What you have to do.
The entries that follow include a run beginning at the line with "- Elite Envy: Systematic" and ending at the line with "#### Fear Markers Detected (v3.1)"; restate that run word for word and leave the rest out.

(Source texts of formatted documents)
════════════════

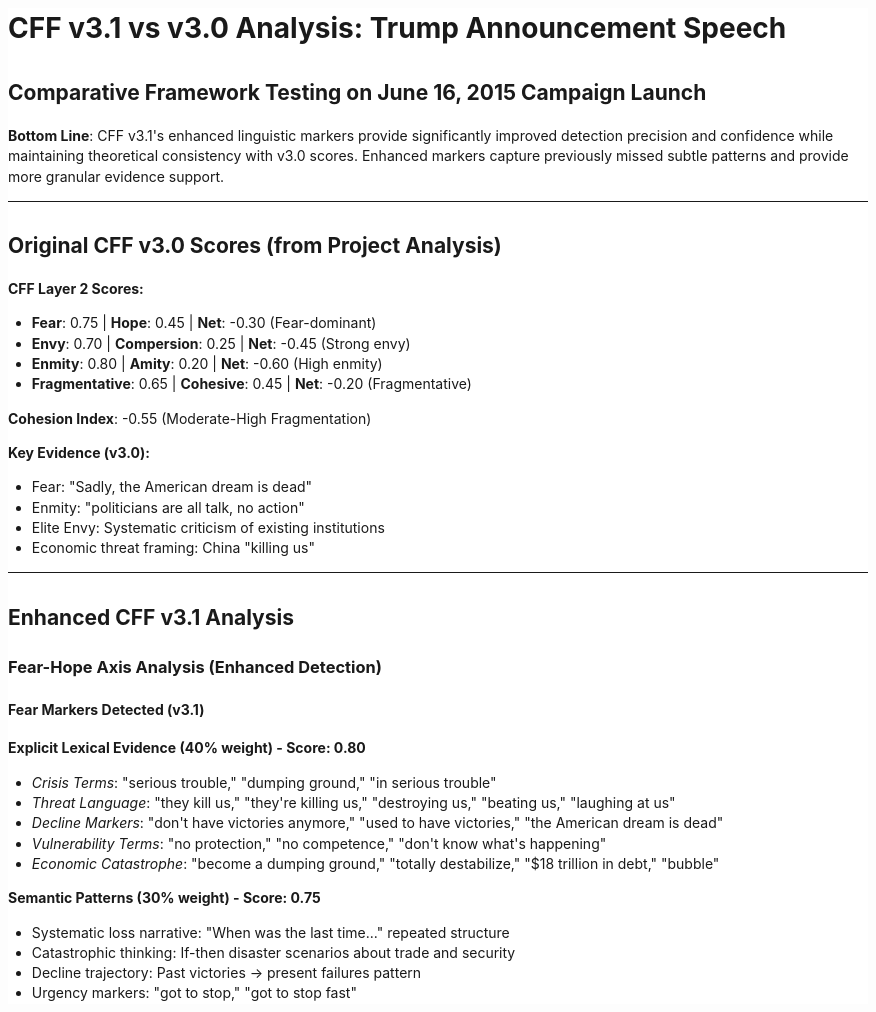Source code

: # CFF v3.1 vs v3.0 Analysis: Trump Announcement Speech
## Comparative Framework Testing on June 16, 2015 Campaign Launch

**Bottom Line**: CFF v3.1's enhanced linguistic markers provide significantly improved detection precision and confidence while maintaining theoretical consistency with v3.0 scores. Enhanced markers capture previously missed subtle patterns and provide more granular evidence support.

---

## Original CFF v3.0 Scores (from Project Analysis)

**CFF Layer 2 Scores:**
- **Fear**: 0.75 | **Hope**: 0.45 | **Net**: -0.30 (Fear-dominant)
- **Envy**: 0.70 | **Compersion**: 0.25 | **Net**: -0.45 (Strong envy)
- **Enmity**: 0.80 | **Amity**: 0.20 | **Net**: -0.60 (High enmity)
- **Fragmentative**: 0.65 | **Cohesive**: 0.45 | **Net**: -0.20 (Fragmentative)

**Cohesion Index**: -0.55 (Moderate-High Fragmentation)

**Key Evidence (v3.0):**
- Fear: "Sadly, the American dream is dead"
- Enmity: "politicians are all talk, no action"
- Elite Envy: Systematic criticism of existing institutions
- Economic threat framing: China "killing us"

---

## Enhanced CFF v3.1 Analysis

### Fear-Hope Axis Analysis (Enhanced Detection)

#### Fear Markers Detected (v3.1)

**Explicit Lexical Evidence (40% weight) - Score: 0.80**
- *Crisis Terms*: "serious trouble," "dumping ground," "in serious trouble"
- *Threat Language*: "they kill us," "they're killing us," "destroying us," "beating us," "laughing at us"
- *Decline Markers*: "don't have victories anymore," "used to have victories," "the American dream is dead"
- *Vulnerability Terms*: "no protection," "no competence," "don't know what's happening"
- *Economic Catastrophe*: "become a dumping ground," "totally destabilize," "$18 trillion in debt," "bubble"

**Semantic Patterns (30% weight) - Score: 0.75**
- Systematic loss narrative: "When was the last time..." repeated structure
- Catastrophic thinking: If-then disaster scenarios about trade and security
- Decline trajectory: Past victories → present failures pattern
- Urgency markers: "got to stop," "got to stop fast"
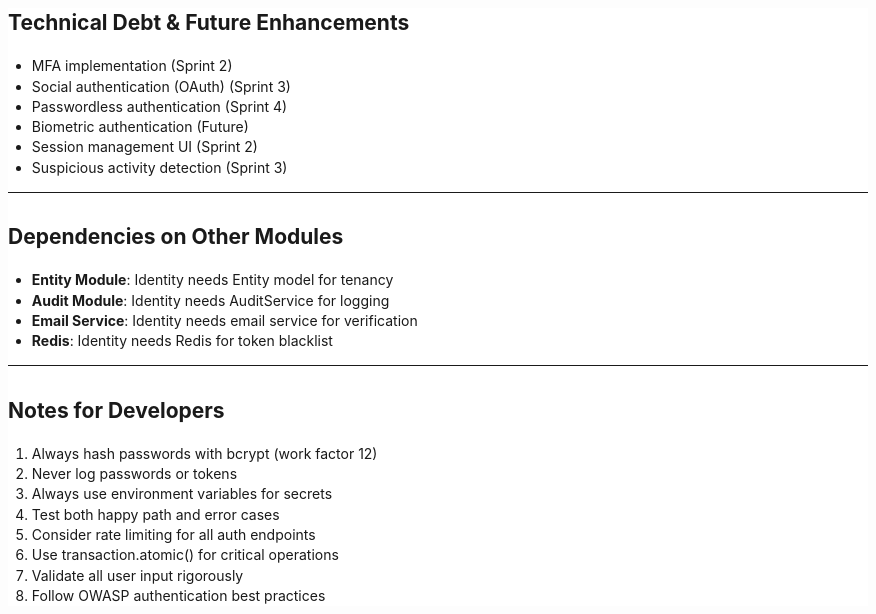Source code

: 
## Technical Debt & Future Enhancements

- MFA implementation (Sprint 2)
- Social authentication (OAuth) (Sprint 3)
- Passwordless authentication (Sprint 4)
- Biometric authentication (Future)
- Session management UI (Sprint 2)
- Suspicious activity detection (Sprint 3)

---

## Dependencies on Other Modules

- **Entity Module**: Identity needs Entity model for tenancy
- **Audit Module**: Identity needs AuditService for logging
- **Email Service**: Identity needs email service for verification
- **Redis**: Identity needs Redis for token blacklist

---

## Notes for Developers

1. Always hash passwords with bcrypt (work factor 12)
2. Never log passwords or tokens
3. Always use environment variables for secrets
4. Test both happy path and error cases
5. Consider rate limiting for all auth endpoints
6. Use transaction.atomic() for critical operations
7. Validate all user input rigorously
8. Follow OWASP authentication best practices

════════════════

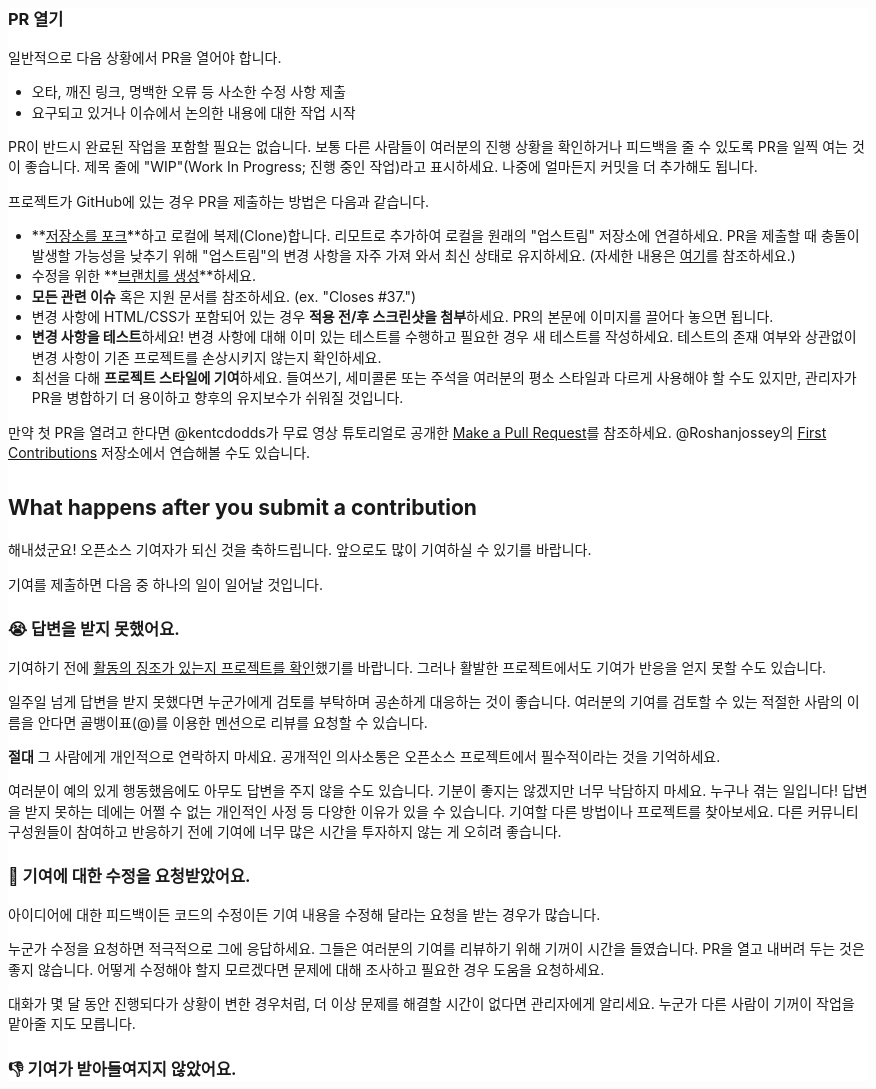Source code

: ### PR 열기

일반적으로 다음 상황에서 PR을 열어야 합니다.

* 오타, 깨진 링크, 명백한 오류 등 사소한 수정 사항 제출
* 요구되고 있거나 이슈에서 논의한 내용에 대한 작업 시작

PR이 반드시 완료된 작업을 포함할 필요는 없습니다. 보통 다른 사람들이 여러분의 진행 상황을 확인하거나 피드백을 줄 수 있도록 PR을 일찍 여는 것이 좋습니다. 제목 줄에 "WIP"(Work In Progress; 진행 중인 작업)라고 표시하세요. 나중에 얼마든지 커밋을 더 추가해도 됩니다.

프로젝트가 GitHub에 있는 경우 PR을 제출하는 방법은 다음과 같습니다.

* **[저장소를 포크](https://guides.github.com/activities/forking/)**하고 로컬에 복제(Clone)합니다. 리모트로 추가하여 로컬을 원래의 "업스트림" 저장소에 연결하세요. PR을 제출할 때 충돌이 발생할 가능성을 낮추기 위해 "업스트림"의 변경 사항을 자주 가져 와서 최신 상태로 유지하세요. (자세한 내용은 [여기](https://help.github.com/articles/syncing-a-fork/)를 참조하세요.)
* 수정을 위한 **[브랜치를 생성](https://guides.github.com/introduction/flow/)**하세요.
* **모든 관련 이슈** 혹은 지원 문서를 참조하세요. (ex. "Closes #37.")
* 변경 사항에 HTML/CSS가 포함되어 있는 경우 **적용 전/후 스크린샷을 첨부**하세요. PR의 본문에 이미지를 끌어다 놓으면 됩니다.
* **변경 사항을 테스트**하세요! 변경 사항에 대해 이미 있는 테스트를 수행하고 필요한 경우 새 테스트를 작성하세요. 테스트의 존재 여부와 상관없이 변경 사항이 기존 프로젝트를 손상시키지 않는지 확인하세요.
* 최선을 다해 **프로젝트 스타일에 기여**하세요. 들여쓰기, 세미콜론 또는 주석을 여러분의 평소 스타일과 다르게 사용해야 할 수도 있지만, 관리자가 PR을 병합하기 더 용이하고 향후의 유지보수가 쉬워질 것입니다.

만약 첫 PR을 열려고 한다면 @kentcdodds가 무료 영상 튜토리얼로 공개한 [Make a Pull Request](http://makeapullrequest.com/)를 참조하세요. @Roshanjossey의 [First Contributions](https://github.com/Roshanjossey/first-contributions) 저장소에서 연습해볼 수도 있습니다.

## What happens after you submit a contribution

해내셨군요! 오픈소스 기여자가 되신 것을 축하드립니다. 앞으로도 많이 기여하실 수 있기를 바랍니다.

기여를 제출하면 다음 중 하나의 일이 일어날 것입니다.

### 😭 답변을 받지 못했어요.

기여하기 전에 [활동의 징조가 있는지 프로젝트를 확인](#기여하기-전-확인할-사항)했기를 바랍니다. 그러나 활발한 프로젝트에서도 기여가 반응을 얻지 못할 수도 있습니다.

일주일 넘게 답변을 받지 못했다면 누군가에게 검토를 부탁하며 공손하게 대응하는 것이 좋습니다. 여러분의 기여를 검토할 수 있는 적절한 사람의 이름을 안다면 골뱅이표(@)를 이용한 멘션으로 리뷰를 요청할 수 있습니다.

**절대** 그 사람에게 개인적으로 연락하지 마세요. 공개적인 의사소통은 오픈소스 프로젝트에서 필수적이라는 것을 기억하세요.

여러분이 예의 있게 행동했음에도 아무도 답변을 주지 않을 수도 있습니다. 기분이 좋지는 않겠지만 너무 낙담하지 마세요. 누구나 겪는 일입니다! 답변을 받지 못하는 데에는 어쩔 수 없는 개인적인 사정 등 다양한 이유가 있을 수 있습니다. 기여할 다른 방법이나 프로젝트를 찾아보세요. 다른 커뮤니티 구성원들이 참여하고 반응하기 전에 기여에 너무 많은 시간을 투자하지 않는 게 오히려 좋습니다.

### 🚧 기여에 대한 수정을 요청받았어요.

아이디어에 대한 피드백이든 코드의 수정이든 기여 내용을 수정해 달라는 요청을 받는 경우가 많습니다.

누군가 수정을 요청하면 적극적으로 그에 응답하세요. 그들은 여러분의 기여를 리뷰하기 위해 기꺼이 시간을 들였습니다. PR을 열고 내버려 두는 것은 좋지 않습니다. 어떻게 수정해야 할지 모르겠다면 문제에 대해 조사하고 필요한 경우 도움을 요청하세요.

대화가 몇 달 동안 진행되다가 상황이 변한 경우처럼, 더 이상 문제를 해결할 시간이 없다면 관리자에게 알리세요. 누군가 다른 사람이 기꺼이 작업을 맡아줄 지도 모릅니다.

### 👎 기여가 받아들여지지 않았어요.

════════════════

Result of this exercise.
- Elite Envy: Systematic criticism of existing institutions
- Economic threat framing: China "killing us"

---

## Enhanced CFF v3.1 Analysis

### Fear-Hope Axis Analysis (Enhanced Detection)

#### Fear Markers Detected (v3.1)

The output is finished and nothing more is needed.